Extracted page text

BEGIN

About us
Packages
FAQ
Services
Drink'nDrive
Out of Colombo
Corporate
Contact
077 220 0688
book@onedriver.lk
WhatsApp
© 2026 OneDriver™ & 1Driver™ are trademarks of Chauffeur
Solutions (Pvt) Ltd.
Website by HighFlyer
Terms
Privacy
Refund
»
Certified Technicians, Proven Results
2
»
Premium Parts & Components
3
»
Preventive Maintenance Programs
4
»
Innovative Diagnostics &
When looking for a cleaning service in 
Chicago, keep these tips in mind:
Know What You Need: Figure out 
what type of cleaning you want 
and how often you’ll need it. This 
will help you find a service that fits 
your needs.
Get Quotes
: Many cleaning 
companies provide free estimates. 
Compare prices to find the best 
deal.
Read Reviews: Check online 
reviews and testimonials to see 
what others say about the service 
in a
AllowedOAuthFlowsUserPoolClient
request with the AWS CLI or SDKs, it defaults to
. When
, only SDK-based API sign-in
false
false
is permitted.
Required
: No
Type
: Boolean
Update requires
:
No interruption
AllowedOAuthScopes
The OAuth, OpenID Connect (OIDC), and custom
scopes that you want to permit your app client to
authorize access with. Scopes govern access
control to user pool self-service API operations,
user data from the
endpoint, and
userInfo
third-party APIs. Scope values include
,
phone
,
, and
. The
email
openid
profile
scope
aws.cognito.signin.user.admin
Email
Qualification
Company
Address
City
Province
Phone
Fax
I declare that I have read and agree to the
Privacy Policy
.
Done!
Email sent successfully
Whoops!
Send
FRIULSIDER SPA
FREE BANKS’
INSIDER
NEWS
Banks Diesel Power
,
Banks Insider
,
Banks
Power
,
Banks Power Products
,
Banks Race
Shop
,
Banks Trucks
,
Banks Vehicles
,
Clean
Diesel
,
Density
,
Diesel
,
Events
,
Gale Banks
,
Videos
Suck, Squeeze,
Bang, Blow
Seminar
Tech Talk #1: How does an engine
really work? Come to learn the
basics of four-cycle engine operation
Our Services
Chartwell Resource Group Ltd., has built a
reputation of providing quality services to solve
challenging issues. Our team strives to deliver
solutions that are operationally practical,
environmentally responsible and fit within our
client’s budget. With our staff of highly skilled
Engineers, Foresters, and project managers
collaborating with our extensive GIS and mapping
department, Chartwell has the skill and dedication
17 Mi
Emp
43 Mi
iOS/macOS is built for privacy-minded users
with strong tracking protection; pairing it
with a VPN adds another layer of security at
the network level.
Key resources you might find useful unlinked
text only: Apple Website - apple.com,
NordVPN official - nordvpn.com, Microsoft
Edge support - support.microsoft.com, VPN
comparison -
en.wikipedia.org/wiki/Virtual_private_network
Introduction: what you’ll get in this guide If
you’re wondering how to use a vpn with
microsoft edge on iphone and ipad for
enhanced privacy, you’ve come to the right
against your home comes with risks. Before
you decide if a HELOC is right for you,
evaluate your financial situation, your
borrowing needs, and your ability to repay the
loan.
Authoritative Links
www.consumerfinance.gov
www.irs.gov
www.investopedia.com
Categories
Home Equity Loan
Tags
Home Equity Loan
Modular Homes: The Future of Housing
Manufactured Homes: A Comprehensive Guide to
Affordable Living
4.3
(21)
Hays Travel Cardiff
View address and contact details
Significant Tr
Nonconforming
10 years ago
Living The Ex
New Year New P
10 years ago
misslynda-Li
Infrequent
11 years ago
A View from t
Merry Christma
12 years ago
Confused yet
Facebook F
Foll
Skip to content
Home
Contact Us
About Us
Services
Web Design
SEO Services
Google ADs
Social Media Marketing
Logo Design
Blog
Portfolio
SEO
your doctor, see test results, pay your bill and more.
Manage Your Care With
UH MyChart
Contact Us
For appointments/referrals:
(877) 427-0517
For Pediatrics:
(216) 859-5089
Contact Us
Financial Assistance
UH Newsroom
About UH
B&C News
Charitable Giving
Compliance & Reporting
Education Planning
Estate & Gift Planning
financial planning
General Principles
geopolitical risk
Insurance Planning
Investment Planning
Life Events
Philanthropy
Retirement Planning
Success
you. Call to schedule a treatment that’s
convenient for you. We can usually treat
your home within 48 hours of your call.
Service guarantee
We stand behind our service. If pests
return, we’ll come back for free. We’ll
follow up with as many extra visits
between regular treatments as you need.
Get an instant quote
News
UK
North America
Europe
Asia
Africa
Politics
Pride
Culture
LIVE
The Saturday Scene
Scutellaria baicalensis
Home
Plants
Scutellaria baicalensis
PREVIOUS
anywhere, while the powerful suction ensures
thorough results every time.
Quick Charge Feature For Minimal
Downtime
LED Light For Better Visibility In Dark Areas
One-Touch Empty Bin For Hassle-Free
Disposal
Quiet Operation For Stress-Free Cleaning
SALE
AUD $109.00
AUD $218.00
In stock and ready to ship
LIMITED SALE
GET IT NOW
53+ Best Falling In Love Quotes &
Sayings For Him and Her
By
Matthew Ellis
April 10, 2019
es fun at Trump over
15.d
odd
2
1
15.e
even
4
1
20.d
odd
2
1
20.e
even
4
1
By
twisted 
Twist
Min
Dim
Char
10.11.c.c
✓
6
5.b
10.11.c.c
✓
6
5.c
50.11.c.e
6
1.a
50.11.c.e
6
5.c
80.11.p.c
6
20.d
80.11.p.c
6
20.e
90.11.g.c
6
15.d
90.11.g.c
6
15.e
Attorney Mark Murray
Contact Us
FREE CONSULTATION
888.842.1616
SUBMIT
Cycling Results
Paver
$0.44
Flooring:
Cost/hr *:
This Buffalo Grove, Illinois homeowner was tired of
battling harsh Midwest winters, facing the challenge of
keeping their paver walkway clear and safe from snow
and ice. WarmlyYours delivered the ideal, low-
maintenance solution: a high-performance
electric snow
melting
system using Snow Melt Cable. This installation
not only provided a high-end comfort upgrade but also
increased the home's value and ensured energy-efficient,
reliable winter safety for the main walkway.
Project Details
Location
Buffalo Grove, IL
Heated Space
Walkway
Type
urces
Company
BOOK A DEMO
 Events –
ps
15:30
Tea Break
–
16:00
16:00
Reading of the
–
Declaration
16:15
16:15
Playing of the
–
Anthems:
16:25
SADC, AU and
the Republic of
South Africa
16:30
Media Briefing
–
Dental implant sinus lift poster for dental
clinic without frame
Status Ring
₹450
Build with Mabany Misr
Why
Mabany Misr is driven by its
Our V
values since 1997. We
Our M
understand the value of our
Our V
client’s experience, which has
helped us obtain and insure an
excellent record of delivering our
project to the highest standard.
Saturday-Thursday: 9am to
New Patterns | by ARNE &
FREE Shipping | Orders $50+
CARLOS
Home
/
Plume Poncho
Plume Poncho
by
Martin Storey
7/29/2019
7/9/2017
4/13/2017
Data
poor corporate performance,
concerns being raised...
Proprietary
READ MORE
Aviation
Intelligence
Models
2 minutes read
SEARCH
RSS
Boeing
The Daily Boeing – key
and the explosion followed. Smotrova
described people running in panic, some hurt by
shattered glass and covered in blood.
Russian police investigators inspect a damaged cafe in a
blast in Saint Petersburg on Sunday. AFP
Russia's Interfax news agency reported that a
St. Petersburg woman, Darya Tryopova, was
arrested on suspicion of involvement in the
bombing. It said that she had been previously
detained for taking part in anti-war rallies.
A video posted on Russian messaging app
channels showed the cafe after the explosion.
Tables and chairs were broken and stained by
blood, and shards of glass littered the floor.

END

- _Exercise goal_: Lay out the lines of the listing from its start through the line containing "AllowedOAuthFlowsUserPoolClient", inclusive, as a JSON list of strings with one string per line. Leave out any blank lines.

- _Task output_:
[
  "About us",
  "Packages",
  "FAQ",
  "Services",
  "Drink'nDrive",
  "Out of Colombo",
  "Corporate",
  "Contact",
  "077 220 0688",
  "book@onedriver.lk",
  "WhatsApp",
  "© 2026 OneDriver™ & 1Driver™ are trademarks of Chauffeur",
  "Solutions (Pvt) Ltd.",
  "Website by HighFlyer",
  "Terms",
  "Privacy",
  "Refund",
  "»",
  "Certified Technicians, Proven Results",
  "2",
  "»",
  "Premium Parts & Components",
  "3",
  "»",
  "Preventive Maintenance Programs",
  "4",
  "»",
  "Innovative Diagnostics &",
  "When looking for a cleaning service in ",
  "Chicago, keep these tips in mind:",
  "Know What You Need: Figure out ",
  "what type of cleaning you want ",
  "and how often you’ll need it. This ",
  "will help you find a service that fits ",
  "your needs.",
  "Get Quotes",
  ": Many cleaning ",
  "companies provide free estimates. ",
  "Compare prices to find the best ",
  "deal.",
  "Read Reviews: Check online ",
  "reviews and testimonials to see ",
  "what others say about the service ",
  "in a",
  "AllowedOAuthFlowsUserPoolClient"
]